In his work “The History of the Indies of New Spain”, chronicler Diego Duran (1537-1588) mentions an oral tradition related to him by the natives.
“…so they appeared, giant men deformed in height, and possessed this land… not being able to get back to the Sun, in love with its light and beauty, they decided to build a tower so high that it reached the sky… and having built it as tall as they could, it was said it could touch the sky, the Lord in the Highest told to the heaven dwellers: ‘Have you noticed how people on Earth have built a high and superb tower to climb over here, in love with the light and beauty of the Sun?
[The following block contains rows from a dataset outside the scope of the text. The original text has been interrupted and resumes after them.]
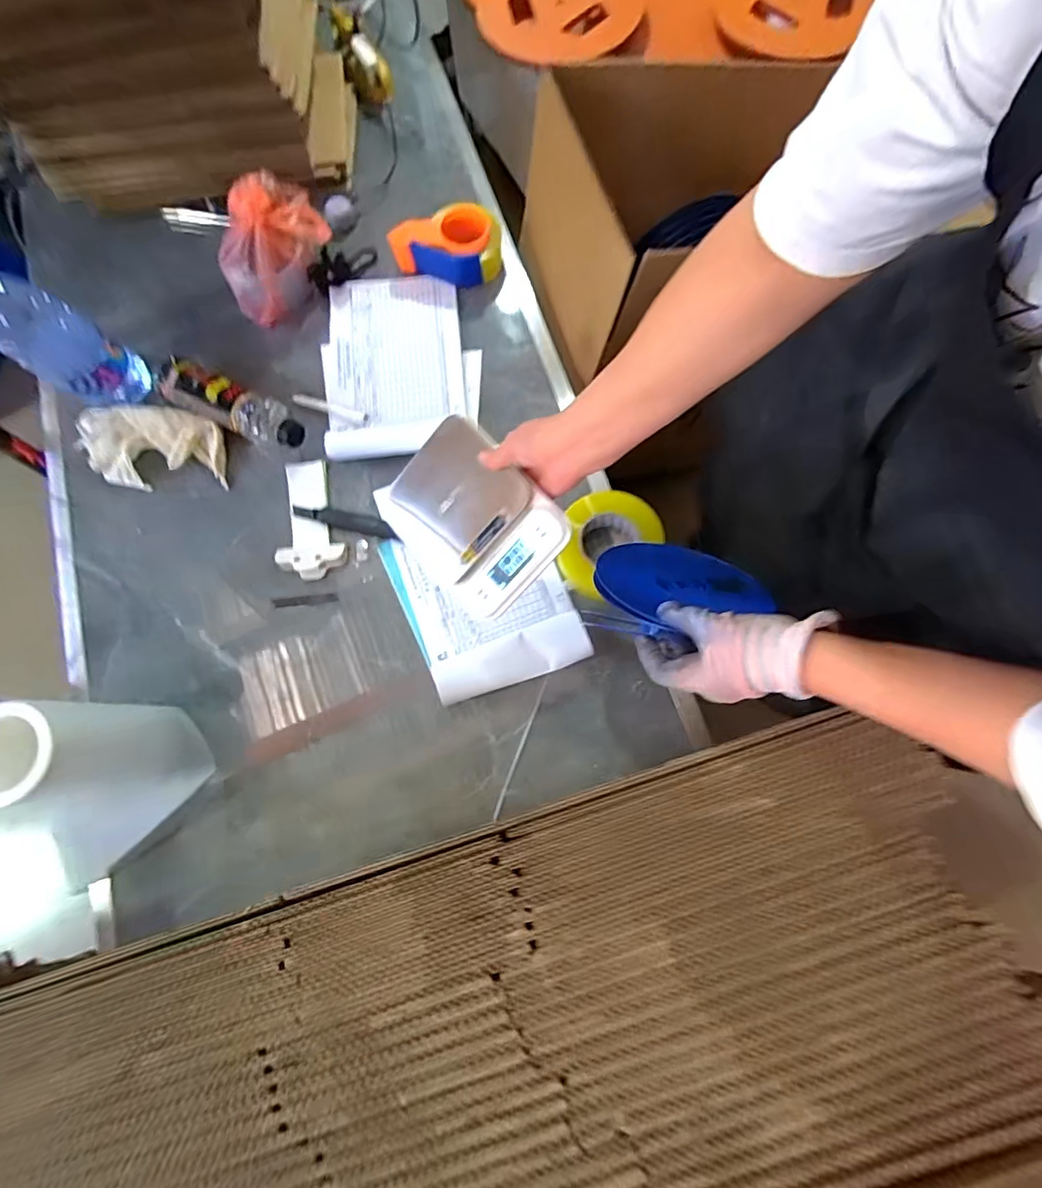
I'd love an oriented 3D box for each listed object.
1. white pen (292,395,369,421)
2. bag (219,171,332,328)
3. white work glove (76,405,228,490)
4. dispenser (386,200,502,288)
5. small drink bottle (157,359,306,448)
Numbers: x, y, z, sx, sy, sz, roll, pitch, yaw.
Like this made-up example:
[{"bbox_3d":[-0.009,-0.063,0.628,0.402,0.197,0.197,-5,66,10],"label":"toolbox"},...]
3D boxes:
[{"bbox_3d":[-0.289,-0.279,0.808,0.124,0.014,0.016,20,79,6],"label":"white pen"},{"bbox_3d":[-0.374,-0.521,0.805,0.173,0.152,0.121,-31,79,-5],"label":"bag"},{"bbox_3d":[-0.556,-0.219,0.804,0.246,0.039,0.120,6,78,3],"label":"white work glove"},{"bbox_3d":[-0.115,-0.542,0.846,0.165,0.059,0.103,-17,78,-2],"label":"dispenser"},{"bbox_3d":[-0.418,-0.276,0.783,0.222,0.053,0.070,24,80,6],"label":"small drink bottle"}]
Come, let’s confound them because it is not fair that the people from Earth, living in flesh, mix with us’. Then, at that point, the heaven dwellers departed from the four parts of the world, like lighting bolts, and destroyed the tower they had built”.
This story appears to have been drawn out directly from the Sumerian narration called “Enmerkar and the Lord of Aratta”, in which Enmerkar builds a gigantic tower to ask his gods to unite all the regions under a single language.
“…Let the people of Aratta bring down for me the mountain stones from their mountain, build the great shrine for me, erect the great abode for me, make the great abode, the abode of the gods, famous for me…the whole universe, the well-guarded people, may they all address Enlil together in a single language!”
For Zecharia Sitchin, the Sumerian clay tablets narrate the arrival of an alien race called the Anunnaki. This alien race came from planet Nibiru and arrived into the Earth hundreds of thousands of years ago looking for gold. According to Sitchin, these beings planted the seed of life in our planet and then modified the DNA of apes to create men as we know them now. Their deeds passed on generation by generation through oral tradition and that’s why they are remembered as gods in the Sumerian traditions. But they didn’t confine themselves to the Middle East and, at some point, they moved to America…
Was Quetzalcoatl, the one who taught the Aztecs how to measure time, was him one of those Anunnaki aliens?